Report finds government whistleblowers lack adequate protections

Presidential and executive branch power has also become a dominating issue in Samuel Alito’s bid for the Supreme Court.

The agencies and laws created to protect government workers who report wrongdoing from retaliation have been ineffective, a new report concludes.

The Congressional Research Service report describes a power struggle between the executive branch and Congress that has lasted for several decades.

"Enacting statutory rights for whistleblowers and establishing new executive agencies to protect those rights has not produced the protections that some expected," CRS stated. "As explained in this report, the Office of Special Counsel, the Merit Systems Protection Board, and the [U.S. Court of Appeals for the] Federal Circuit -- the agencies created by Congress to safeguard the rights of whistleblowers -- have not in many cases provided the anticipated protections to federal employees."

The issue of executive branch power has been cast in the public spotlight after The New York Times revealed last month that President Bush secretly authorized the National Security Agency to eavesdrop on U.S. citizens without a court order. Supreme Court nominee Samuel Alito was peppered with questions from senators Tuesday concerning his view on how much power the president and executive branch should have, especially during times of war.

The Justice Department has launched an investigation into who leaked information about the secret program's existence. Times reporter James Risen -- who broke the story -- told NBC's "Today" show earlier this month that the leak "was the purest case of whistleblowers coming forward" to report what they believed was a violation of law.

If confirmed, Alito likely will hear cases involving government whistleblowers at some point.

"You give enormous, almost total deference to the exercise of executive power," Sen. Edward Kennedy, D-Mass., told Alito during Tuesday's hearing.

The nominee countered by saying he has tried every case based on its merits. "Sometimes that means siding with the government, sometimes it means siding with the party that's claiming a violation of rights," he said.

Louis Fisher, senior specialist in separation of powers at CRS and the author of the report, told Government Executive he believes that things have become worse for whistleblowers since the Sept. 11, 2001, terrorist attacks because Congress and the courts have overly deferred to the executive branch when it comes to punishing whistleblowers or suppressing information.

"I get the picture that people can do really awful things inside agencies and they never pay any price at all, and that's really scary," Fisher said.

According to the Government Accountability Project, a nonprofit whistleblower advocacy group, only two out of 30 whistleblowers prevailed in cases before the MSPB from 1999 to 2005, and only one whistleblower claim out of 96 prevailed before the Federal Circuit from 1995 to 2005.

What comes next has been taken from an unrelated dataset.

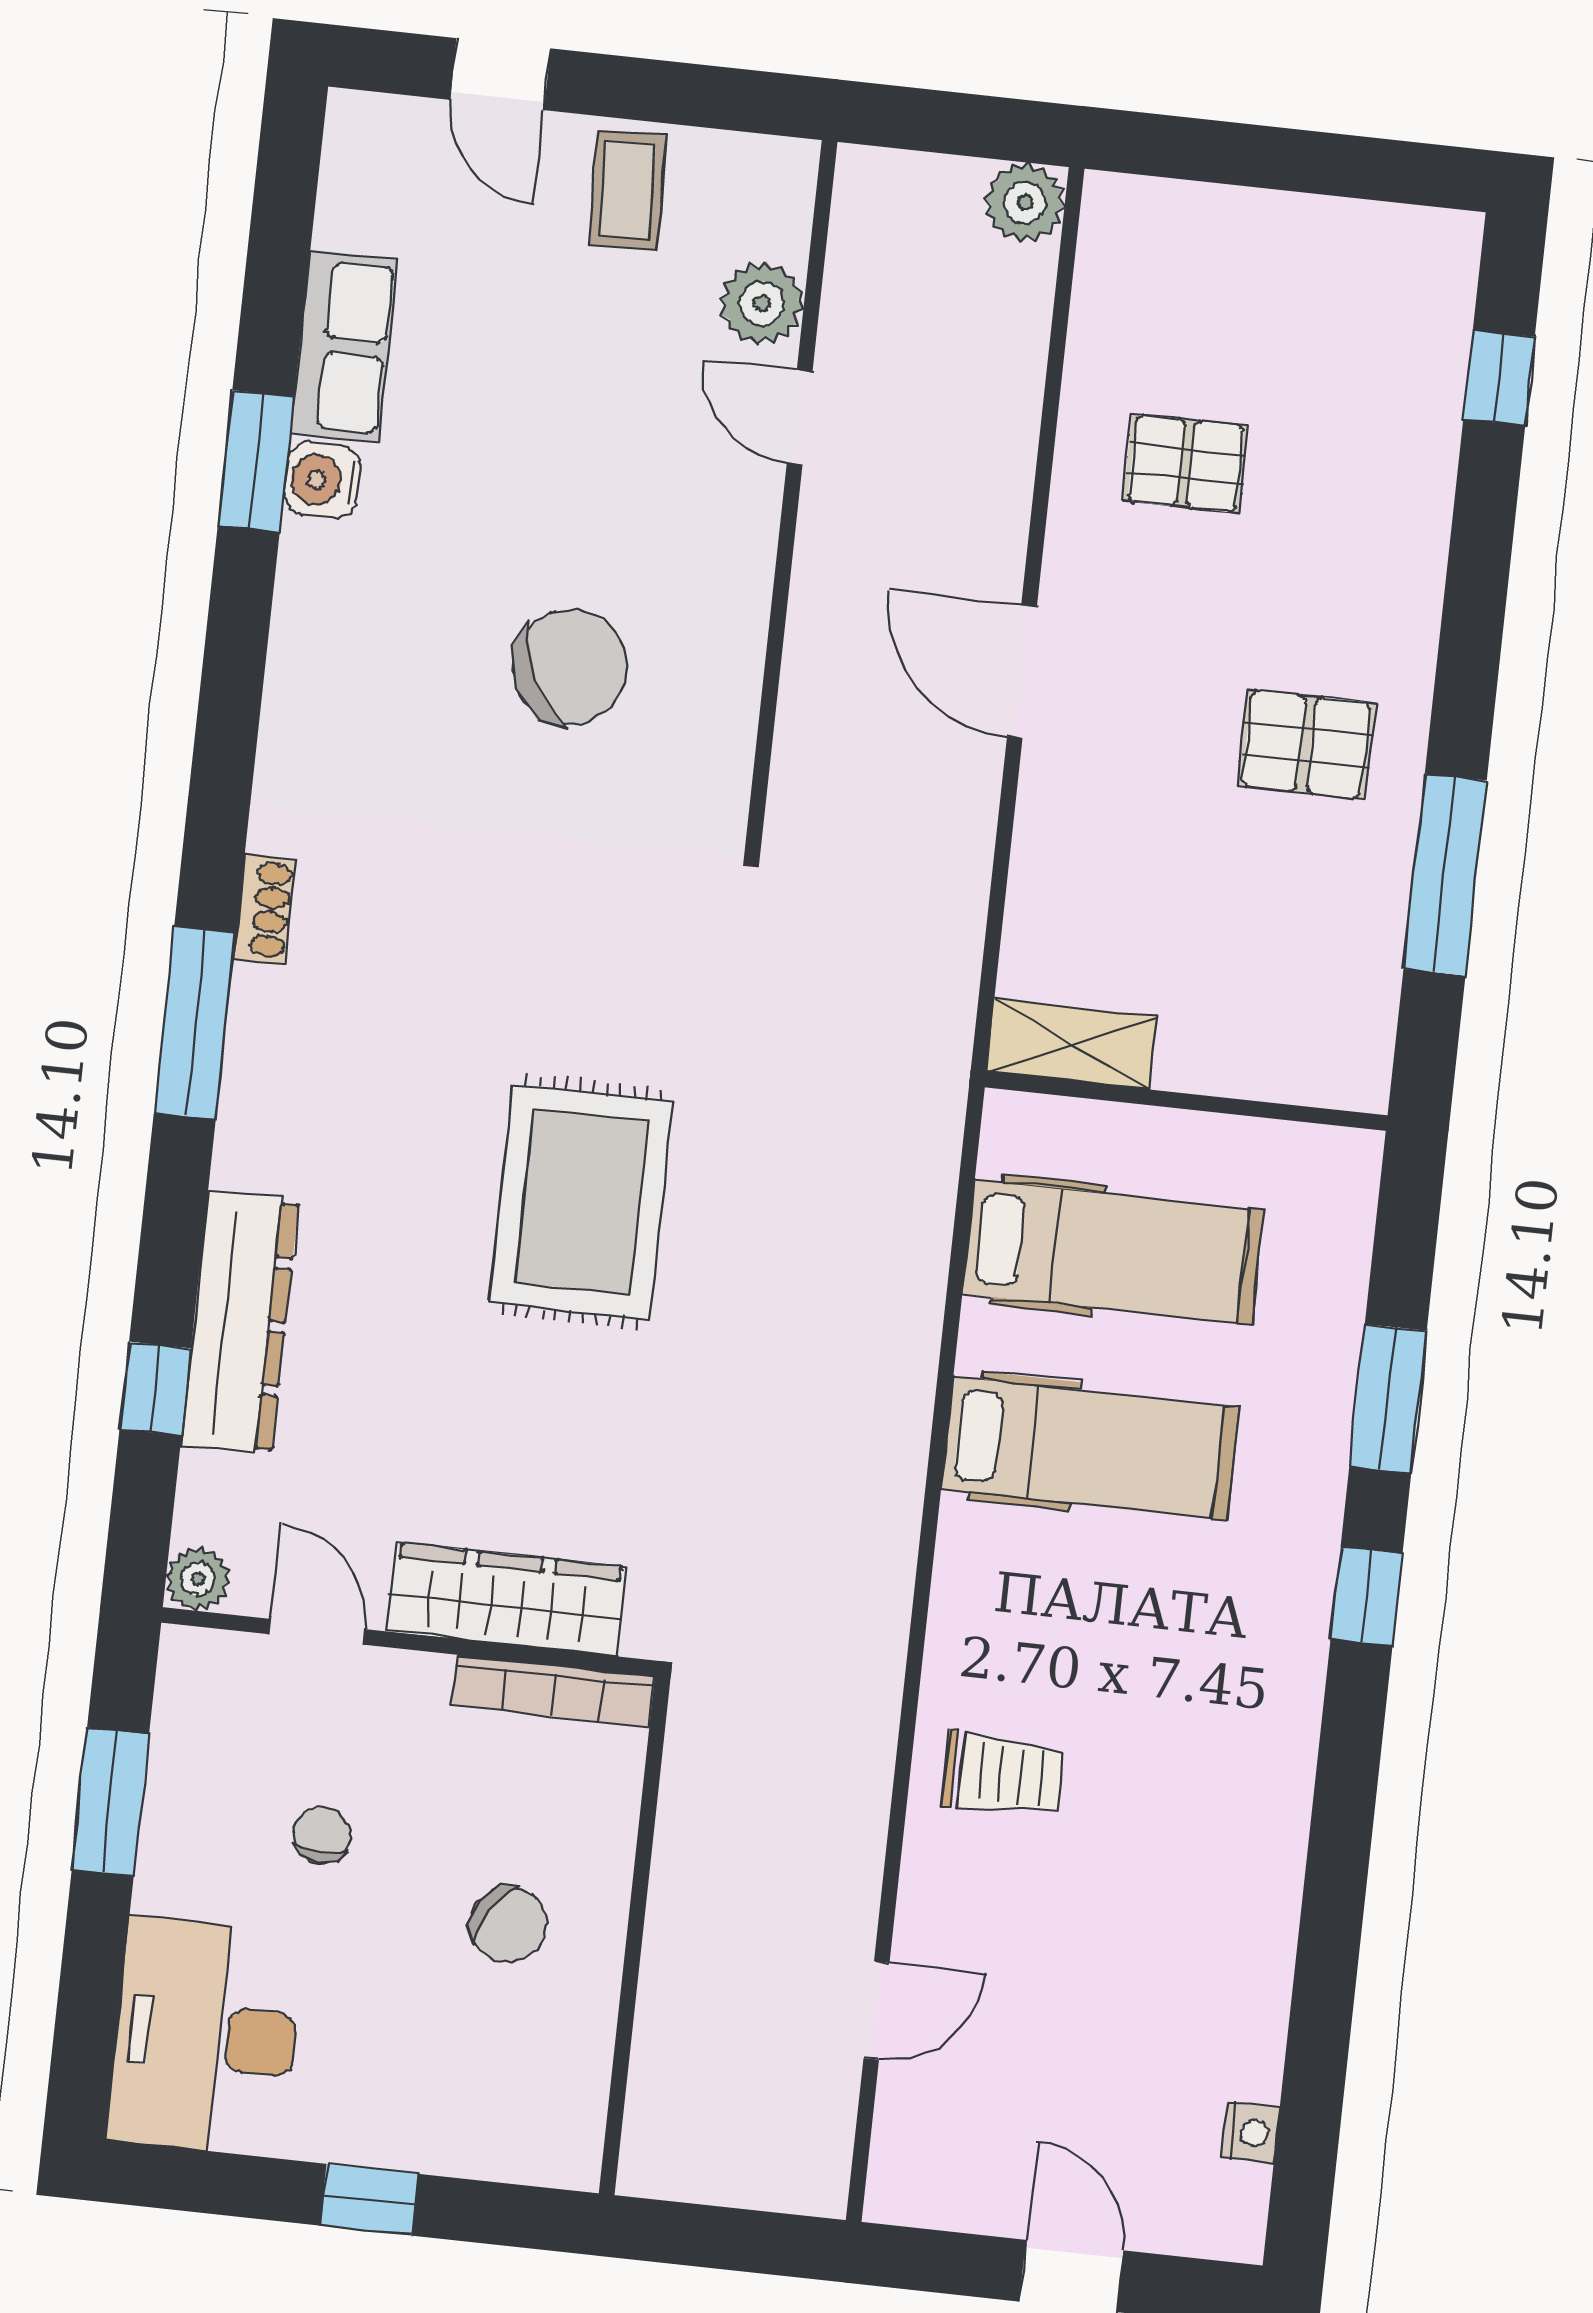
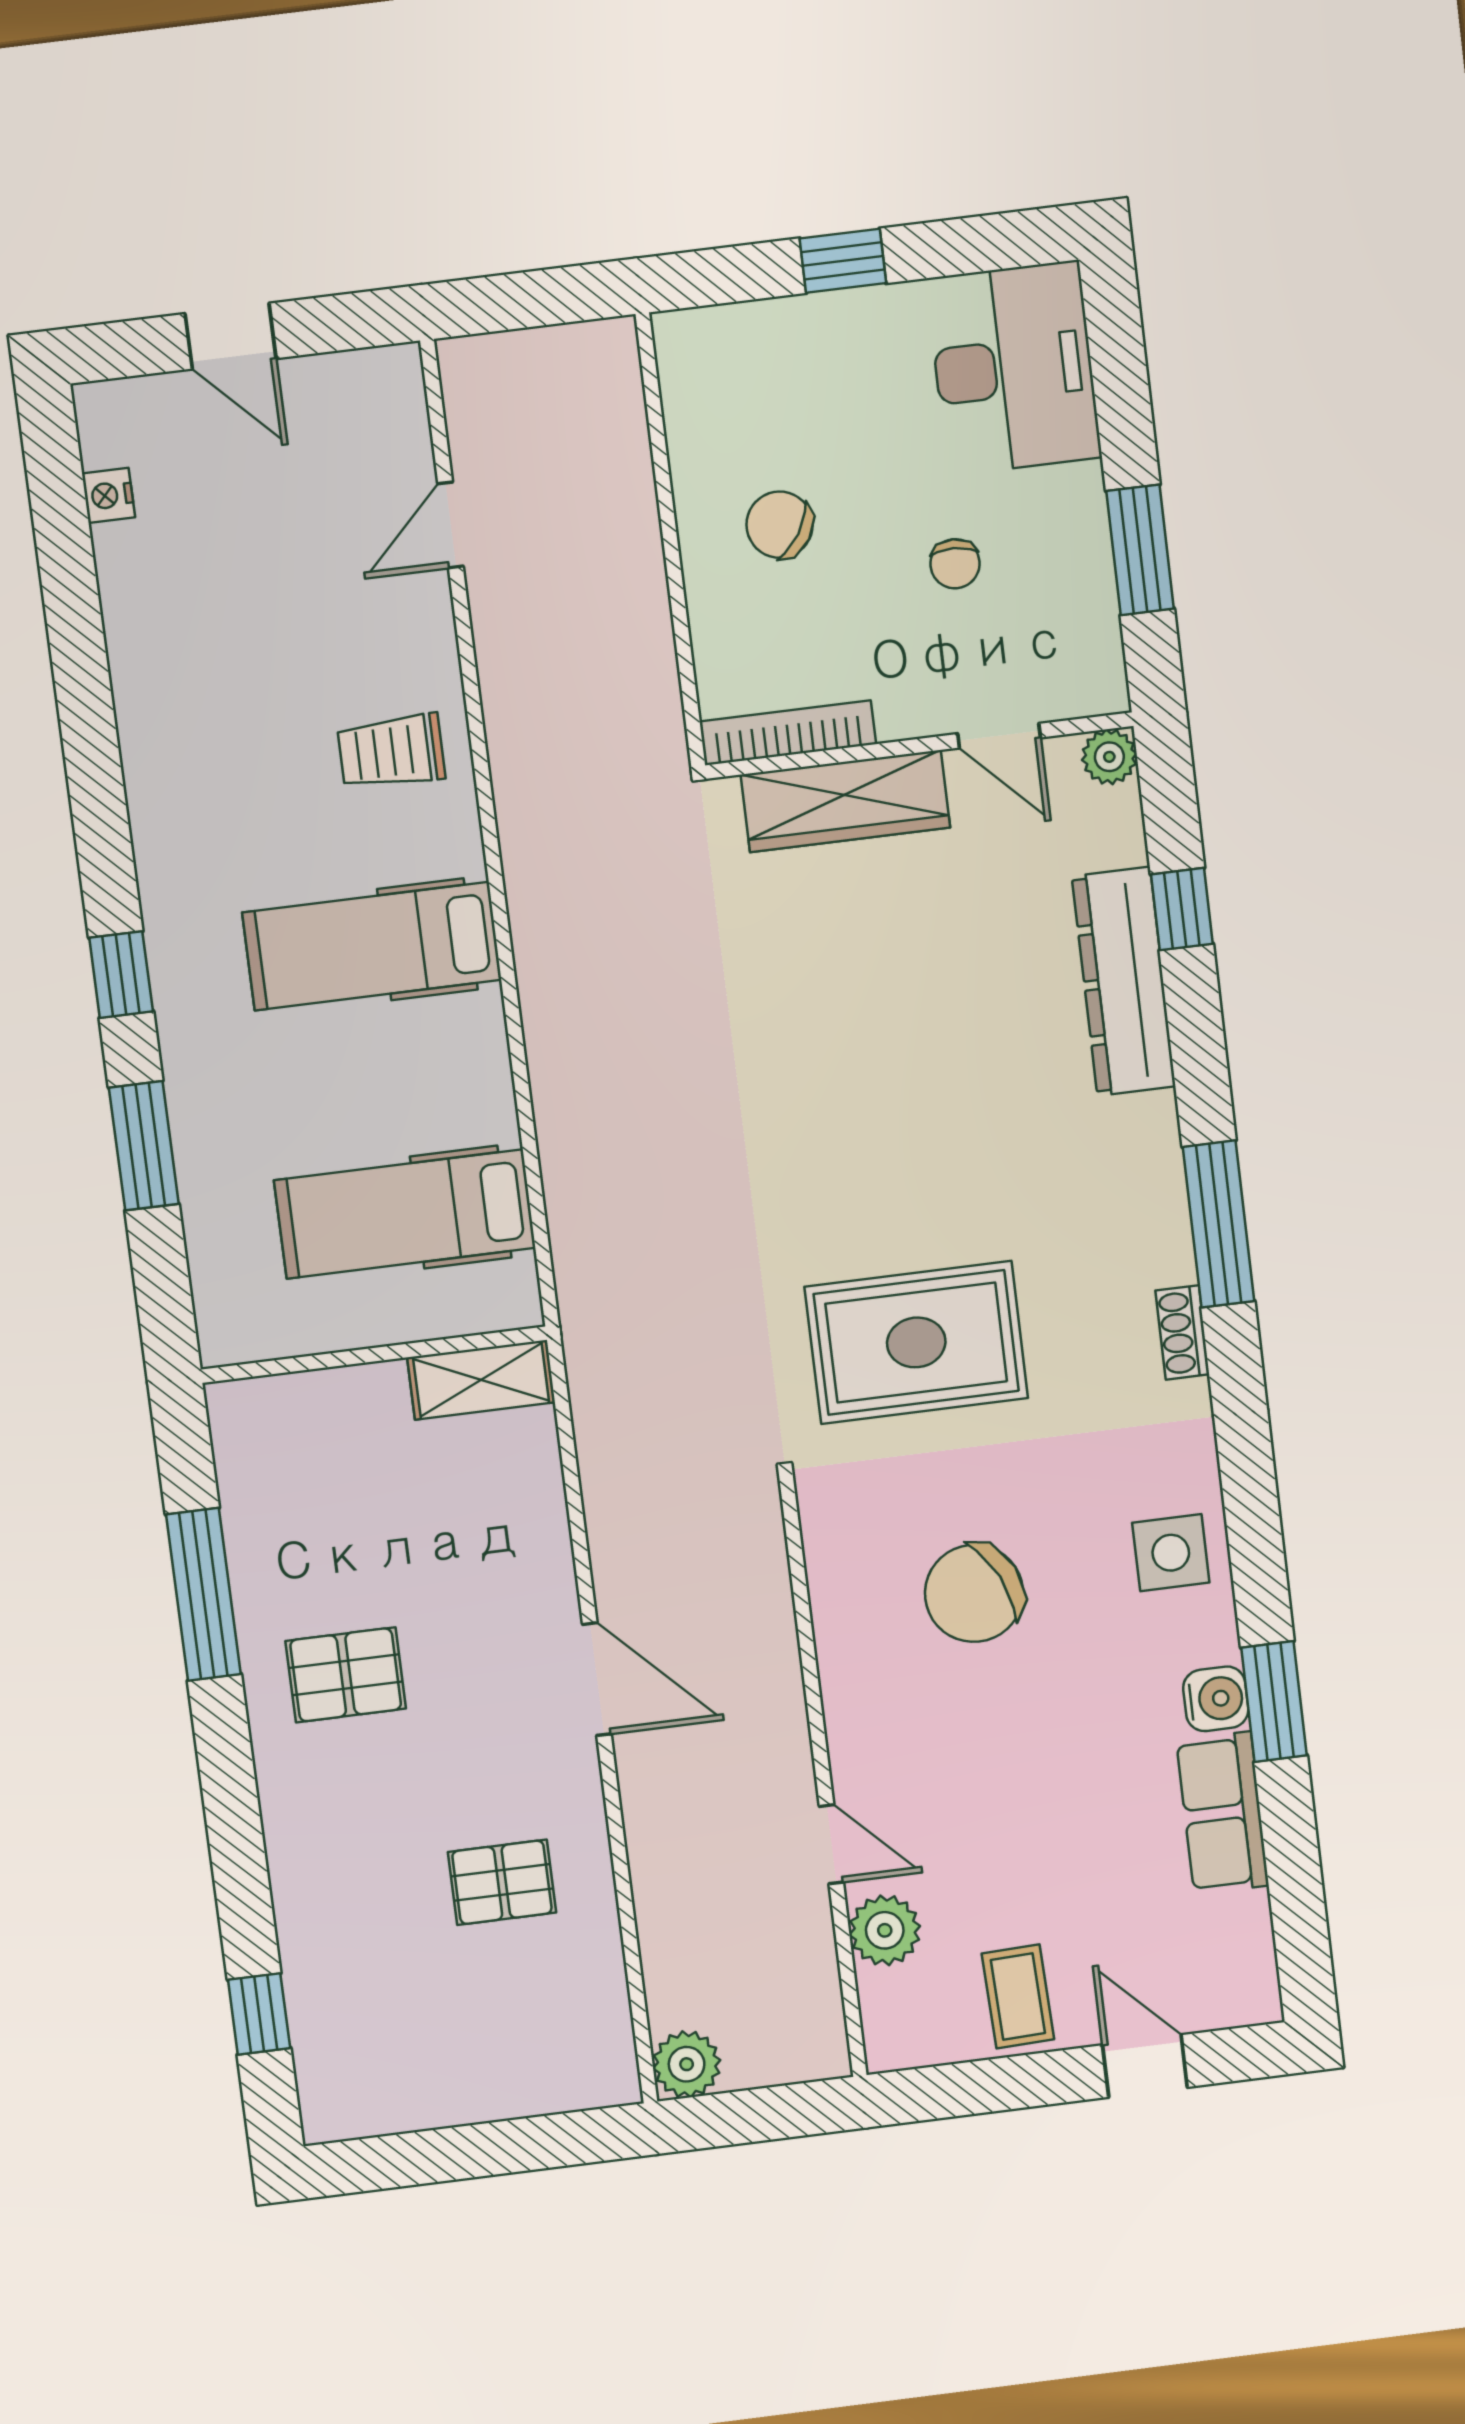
side table: (335, 660) -> (1171, 1553), added
rug: (582, 1202) -> (916, 1342), moved, turned 90
hospital bed: (1090, 1448) -> (372, 946), moved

"Some, however, may view this as an indication that many whistleblowers present weak cases," the CRS report said.

The 1989 Whistleblower Protection Act has failed to meet "the expectations of some lawmakers, agency employees and private organizations," the report stated. CRS noted that employees and contractors working at national security agencies are the most vulnerable.

The Whistleblower Protection Act does not cover federal or contract employees working for the CIA, Defense Intelligence Agency, National Imagery and Mapping Agency, National Security Agency, the FBI and "any other executive agency determined by the president to have as its principal function the conduct of foreign intelligence or counterintelligence activities."

Fisher said he was not asked by any lawmaker to do the report, but rather took the initiative because he has heard people in Congress say they do not know enough about whistleblower protections.

The report also reviews current legislation to strengthen protections for whistleblowers. The Senate has approved one bill. A measure introduced in the House has yet to be reported to the floor for a vote by the full chamber.

Some say that the legislation under consideration, however, does not go far enough.

The National Security Whistleblowers Coalition, for example, has drafted what it calls model legislation to give protections to all federal and contract employees. The coalition includes more than 60 current and former federal and contract workers and advocates on behalf of whistleblowers.

Coalition members are now shopping the proposal around Capitol Hill to find congressional sponsors.